20 enero, 2026

Dientes 

Mi amiga Cristina el otro día estaba muy preocupada porque su hija de once años tenía un virus y no paraba de vomitar. Seguramente algunos dirán que esto no era nada de vida o muerte, sin embargo, para las madres y padres no hay peor dolor que ver a los nuestros sufrir. Ya sea una gripe tonta, una machucada de dedo o momentos donde se han sentido rechazados.

Tres días después de este suceso mi amiga me dijo que su niña ya estaba bien, pero como efecto dominó o ley de vida ahora me jugó a mí la misma emoción.

Mientras ayudaba a lavar la boca de mi hijo de 5 años, noté que dos dientes nuevos estaban creciendo atrás de los de leche, y estos no estaban ni gota de flojos.

Tragué saliva, pero esta fue muy espesa porque algo en mí se encendió como alarma.

Enseguida llamé a la dentista y me indicaron, eso que tanto temía, había que sacarle los dientes para que los nuevos puedan crecer bien.

El sonido del «zzzz» sonaba en mi cabeza por estas ideas preconcebidas.

Al mismo tiempo confieso que cuando yo era chica tuve pésimas experiencias en los dentistas, desde momentos físicos sumamente dolorosos, hasta situaciones donde me sentí en peligro. En casa tenemos una regla, la verdad, ante todo. No podía mentirle a mi hijo, y llevarlo de sorpresa para que se enterara ahí del procedimiento que le iban a realizar.

Un día antes le expliqué de manera sencilla lo que pasaría, lloró con ahogo, y yo lo sostuve.
Le pedí a mi esposo que nos acompañara, y eso también ayudó muchísimo, porque cuando enfrentamos las cosas en equipo, sin duda las preocupaciones son más llevaderas.

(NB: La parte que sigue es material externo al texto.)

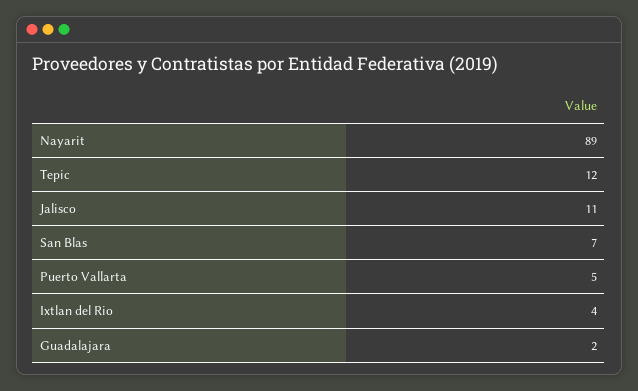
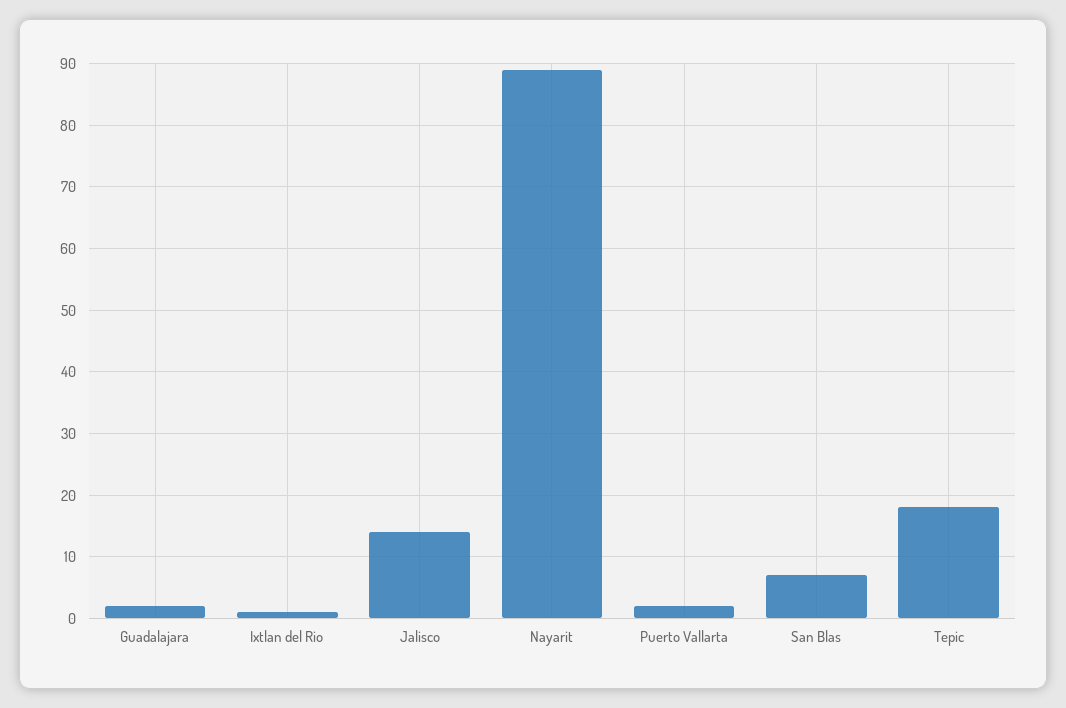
  {
    "Nayarit": 89,
-   "Tepic": 12,
+   "Tepic": 18,
-   "Jalisco": 11,
+   "Jalisco": 14,
    "San Blas": 7,
-   "Puerto Vallarta": 5,
+   "Puerto Vallarta": 2,
-   "Ixtlan del Rio": 4,
+   "Ixtlan del Rio": 1,
    "Guadalajara": 2
  }

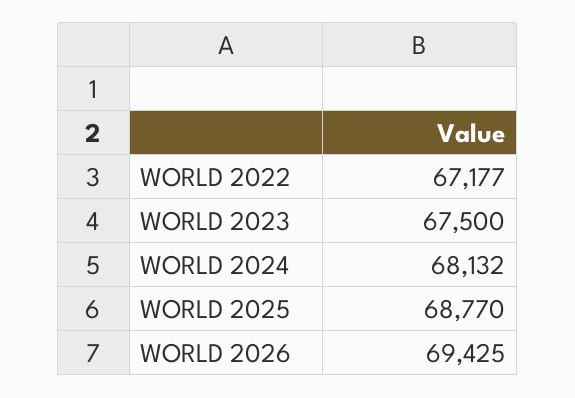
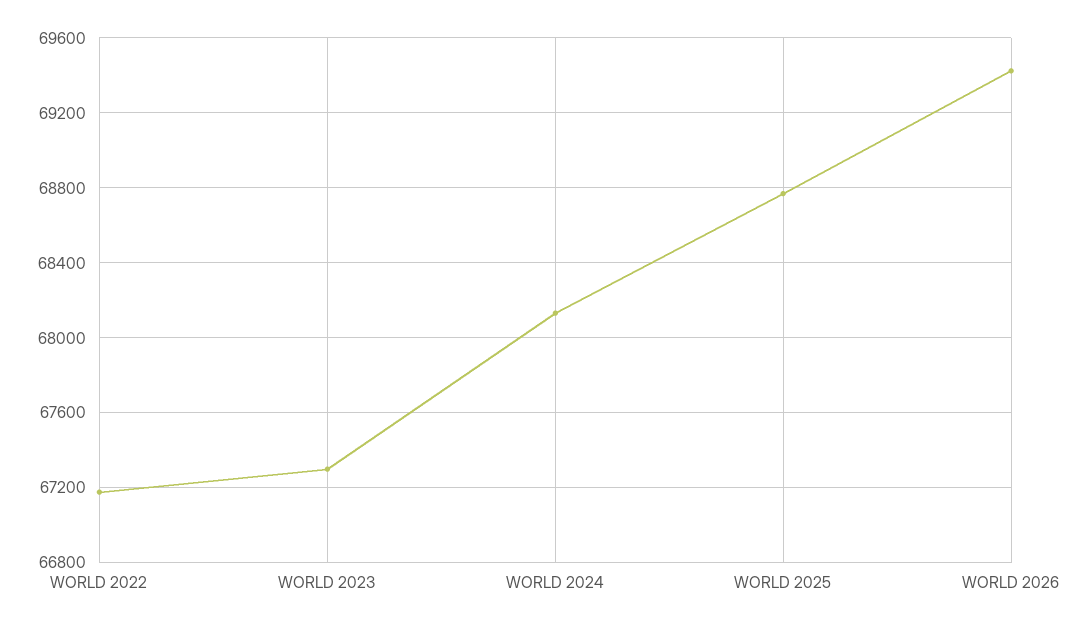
  {
    "WORLD 2022": 67177,
-   "WORLD 2023": 67500,
+   "WORLD 2023": 67300,
    "WORLD 2024": 68132,
    "WORLD 2025": 68770,
    "WORLD 2026": 69425
  }

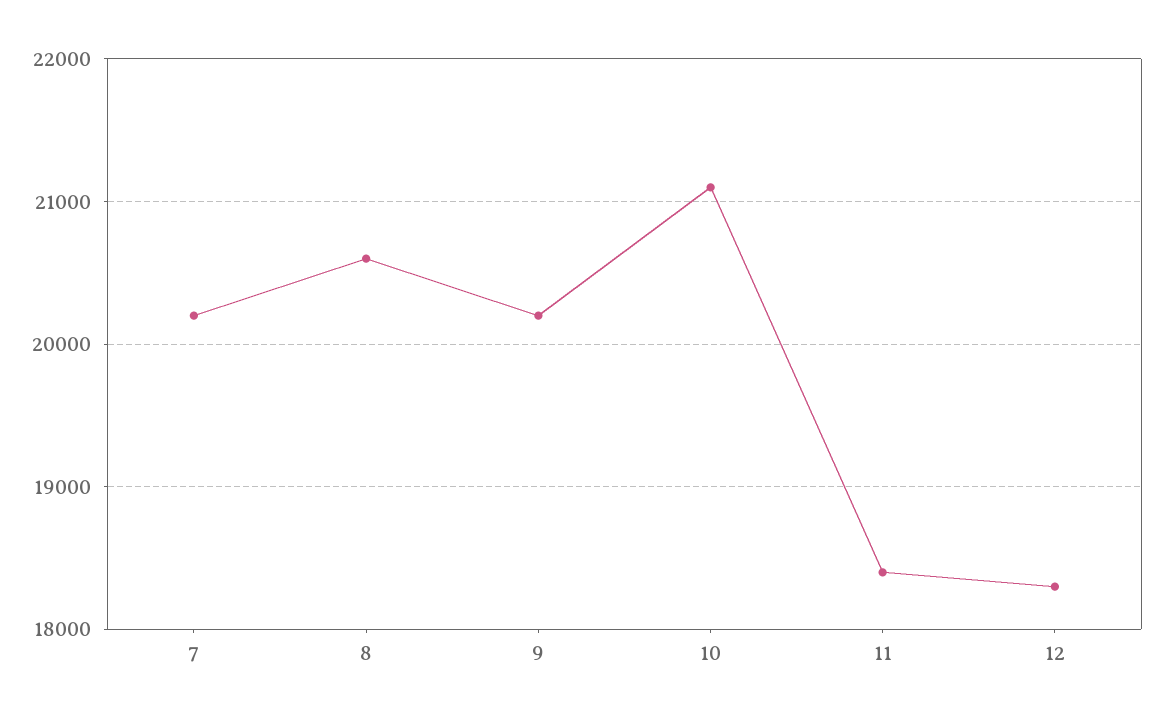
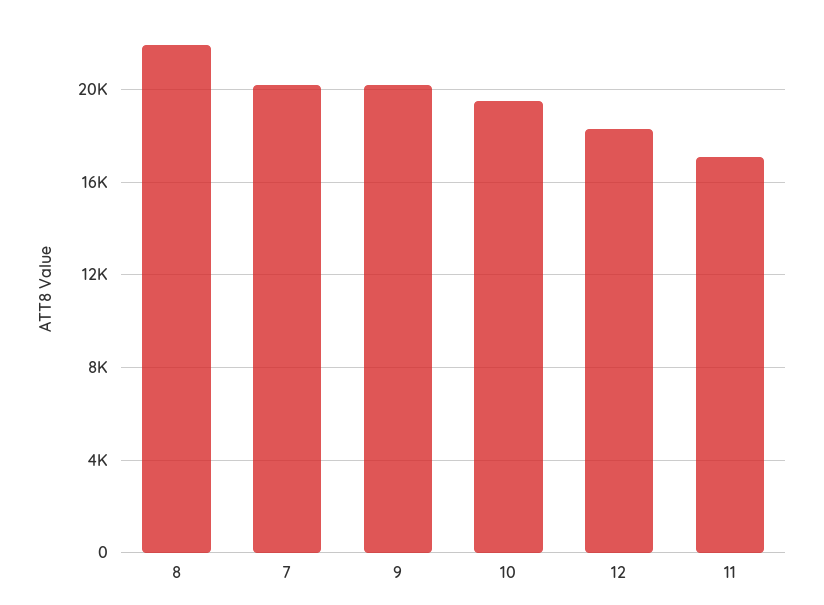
  {
    "7": 20200,
-   "8": 20600,
+   "8": 22000,
    "9": 20200,
-   "10": 21100,
+   "10": 19500,
-   "11": 18400,
+   "11": 17000,
    "12": 18300
  }

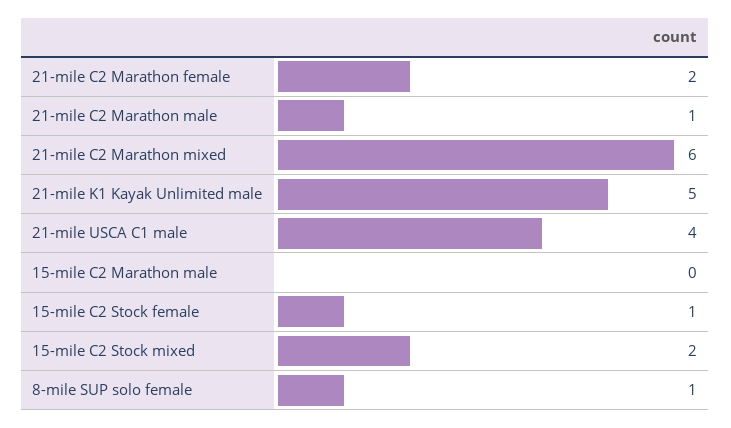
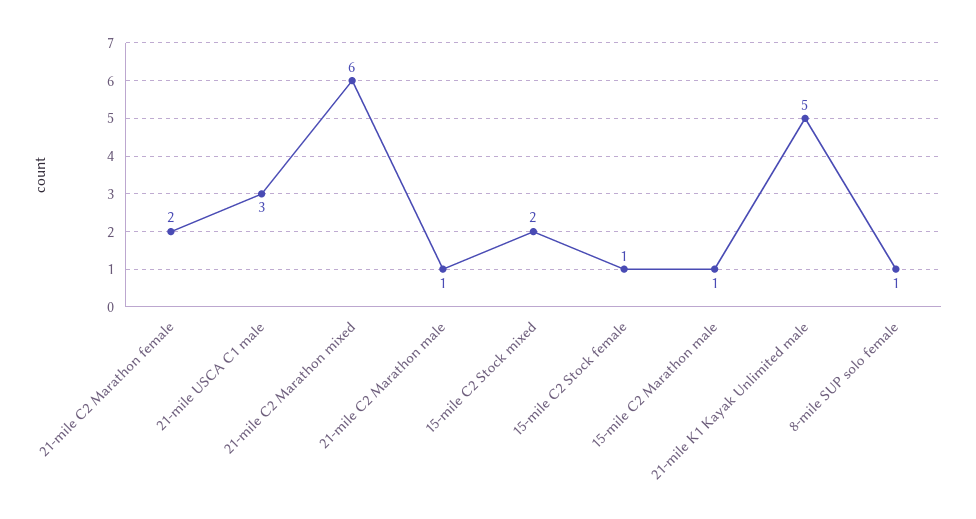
  {
    "21-mile C2 Marathon female": 2,
    "21-mile C2 Marathon male": 1,
    "21-mile C2 Marathon mixed": 6,
    "21-mile K1 Kayak Unlimited male": 5,
-   "21-mile USCA C1 male": 4,
+   "21-mile USCA C1 male": 3,
-   "15-mile C2 Marathon male": 0,
+   "15-mile C2 Marathon male": 1,
    "15-mile C2 Stock female": 1,
    "15-mile C2 Stock mixed": 2,
    "8-mile SUP solo female": 1
  }

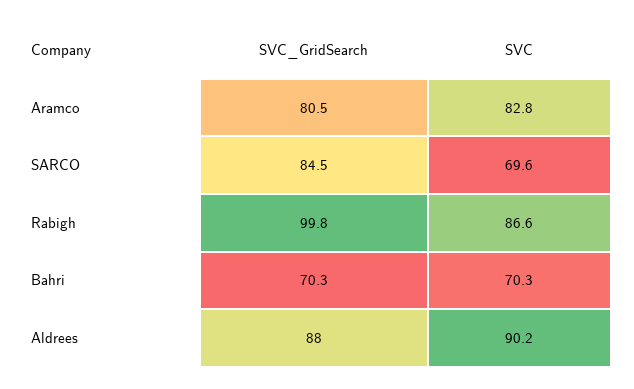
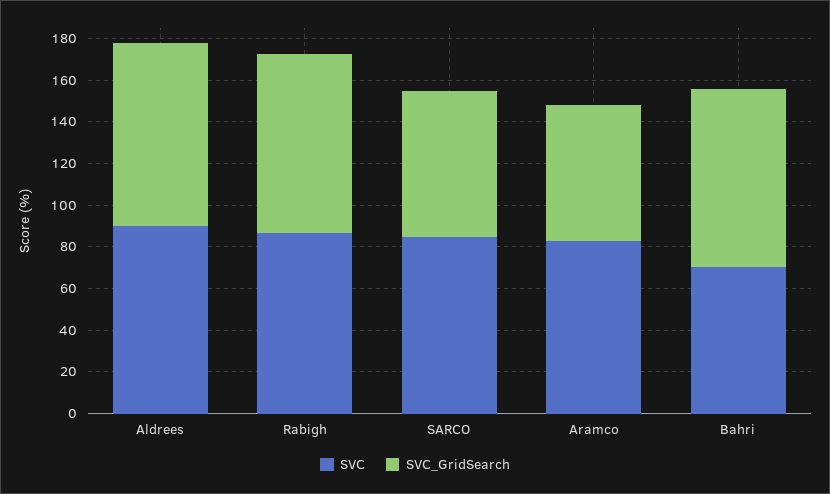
  {
    "SVC_GridSearch": {
-     "Aramco": 80.5,
+     "Aramco": 65,
-     "SARCO": 84.5,
+     "SARCO": 70,
-     "Rabigh": 99.8,
+     "Rabigh": 85,
-     "Bahri": 70.3,
+     "Bahri": 85,
      "Aldrees": 88
    },
    "SVC": {
      "Aramco": 82.8,
-     "SARCO": 69.6,
+     "SARCO": 85,
      "Rabigh": 86.6,
      "Bahri": 70.3,
      "Aldrees": 90.2
    }
  }

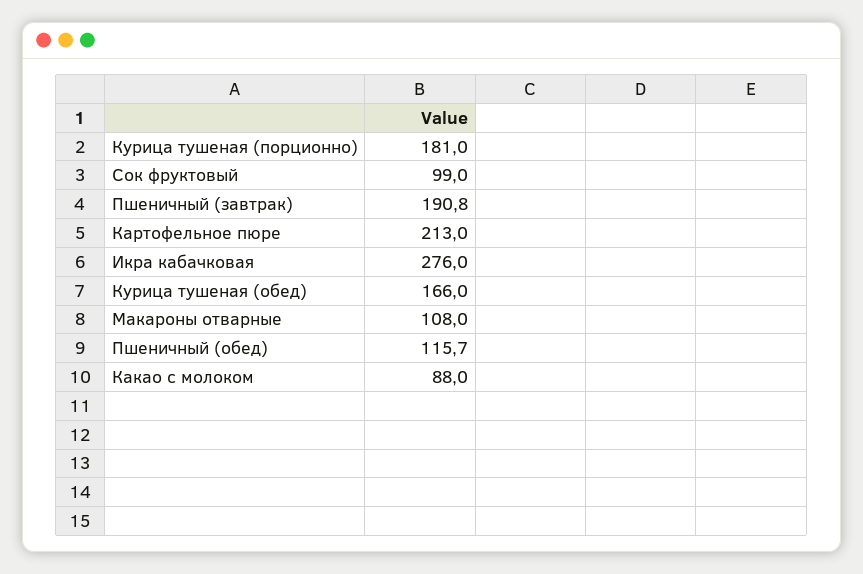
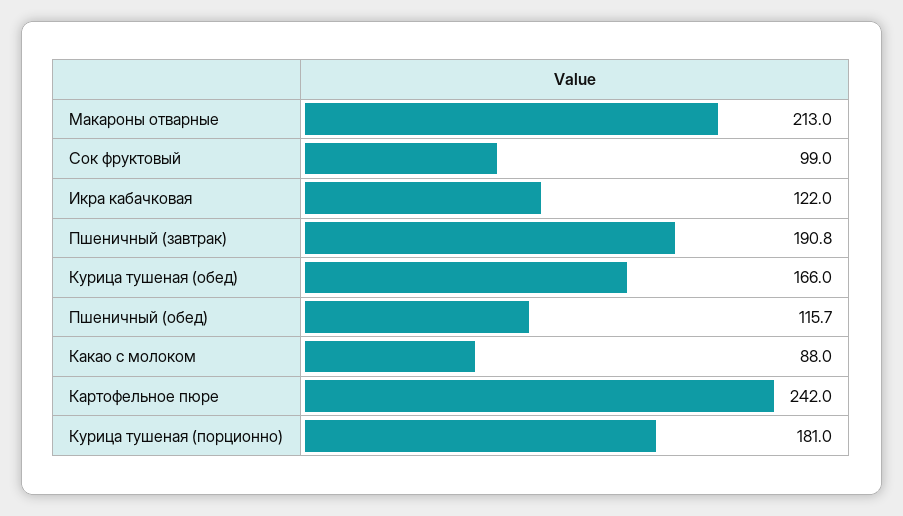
  {
    "Курица тушеная (порционно)": 181,
    "Сок фруктовый": 99,
    "Пшеничный (завтрак)": 190.8,
-   "Картофельное пюре": 213,
+   "Картофельное пюре": 242,
-   "Икра кабачковая": 276,
+   "Икра кабачковая": 122,
    "Курица тушеная (обед)": 166,
-   "Макароны отварные": 108,
+   "Макароны отварные": 213,
    "Пшеничный (обед)": 115.7,
    "Какао с молоком": 88
  }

Esther, la dentista, no solo tiene un consultorio increíble con una puertita para que el “ratón” de los dientes entre y salga. Sino que también su carisma y buena mano alivianó el proceso.

No puedo mentir, mi hijo lloró un minuto, el proceso fue rápido y nunca escuchamos ese zumbido incómodo. Lo acompañamos, lo sostuvimos y nunca le mentimos.

Y esto me hizo hacer contacto con mi niña interior, que por temas médicos, desde muy pequeña no se la respetó por ignorancia o porque vivíamos en una cultura adulto céntrica.

Validar a nuestros niños, es vital, no minimizar, y a través del ejemplo mostrar como ellos no solo pueden, sino deben poner límites para que nadie ni nada los trasgreda.